Because Quartz doesn’t have live render/record to disc (you can record a patch for a set duration but with no live tweaking) I send it out via S-Video from the MBP to a Sony TRV-17 mini DV cam and record to tape. This isn’t ideal because its is going a full conversion from digital > analogue > digital again. Unfortunately there is nothing that can yet do this. I have tried VDMX from the vidvox guys but it doesn’t have record to disc yet and none of the other VJ/AV app’s support Quartz compositions natively. The trade off is that my final output (what you peeps see) is a 640 X 360 file on Vimeo. This allows for some cropping and image size reduction causing a slight sharpening. Colour is where the real sadness is, so much saturation and dynamic range is lost and has to be put back in in post using with either Color from Apple or FCP.

Final steps

Once colour correction has been done, audio cleaned up, titles are added the video is sent to Compressor and rendered out at 640 X 480, H.264 at 1000kbps, 25fps (i’m in OZ so its PAL here) with audio set at 44.1khz, 16bit, AAC. These seems to be the tried and true settings. Even downloaded and played full screen with a nice sound system the quality from this & Vimeo is comparable to the original uncompressed file.

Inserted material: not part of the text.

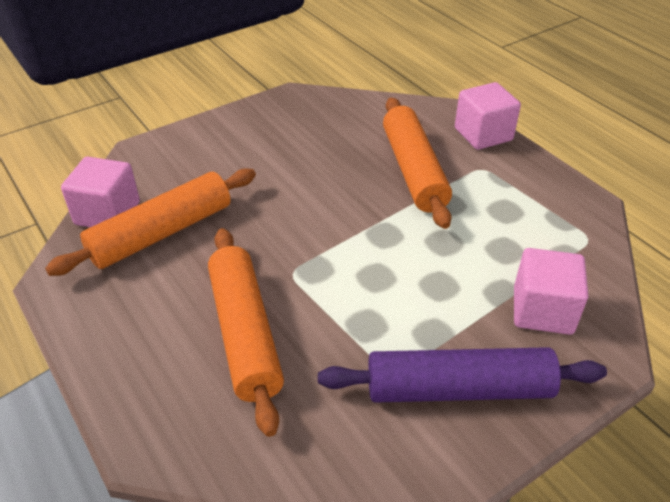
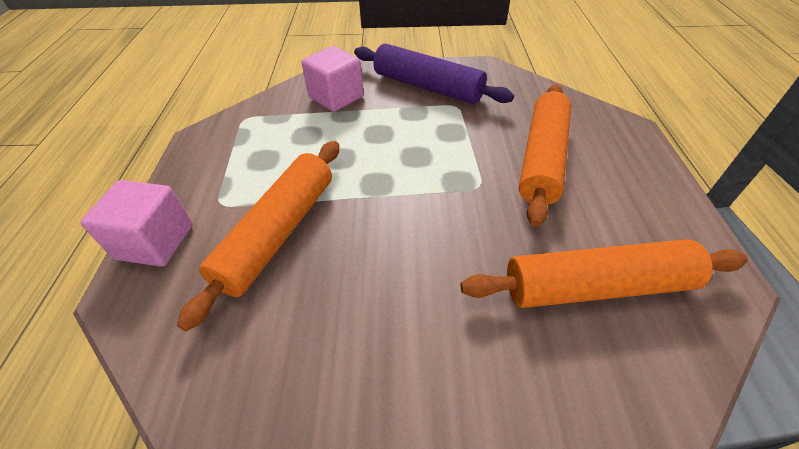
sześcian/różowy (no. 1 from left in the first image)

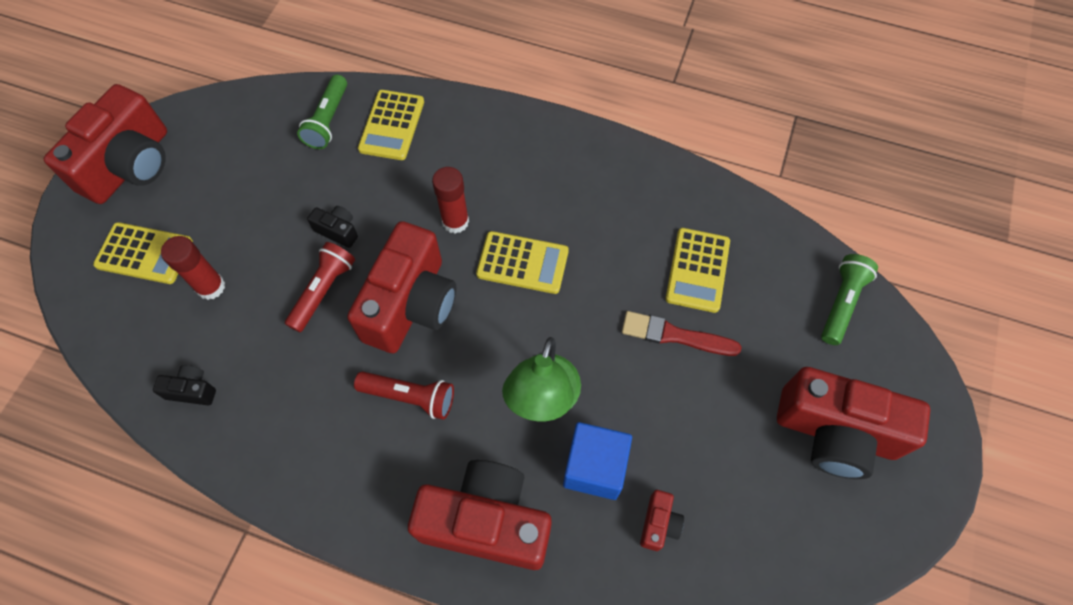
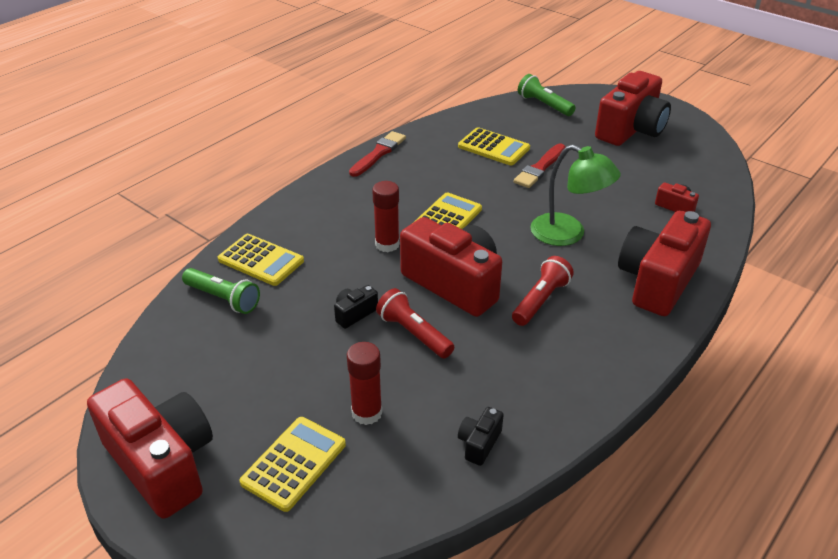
sześcian/niebieski; pędzel/czerwony (no. 1 from left)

One last thing: Thanks to the fabulous net community, the various mailing lists – Quartz, Livewire, Doepfer,  the blogs – Create Digital Music, Create Digital Motion, Analog Industries, Matrixsynth, Motionographer, SkyNoise, the forums – vintagesynth.com, modularsynth.com, bigbluelounge.com, electromusic.com Muff’s Modules and More and everyone else for your support.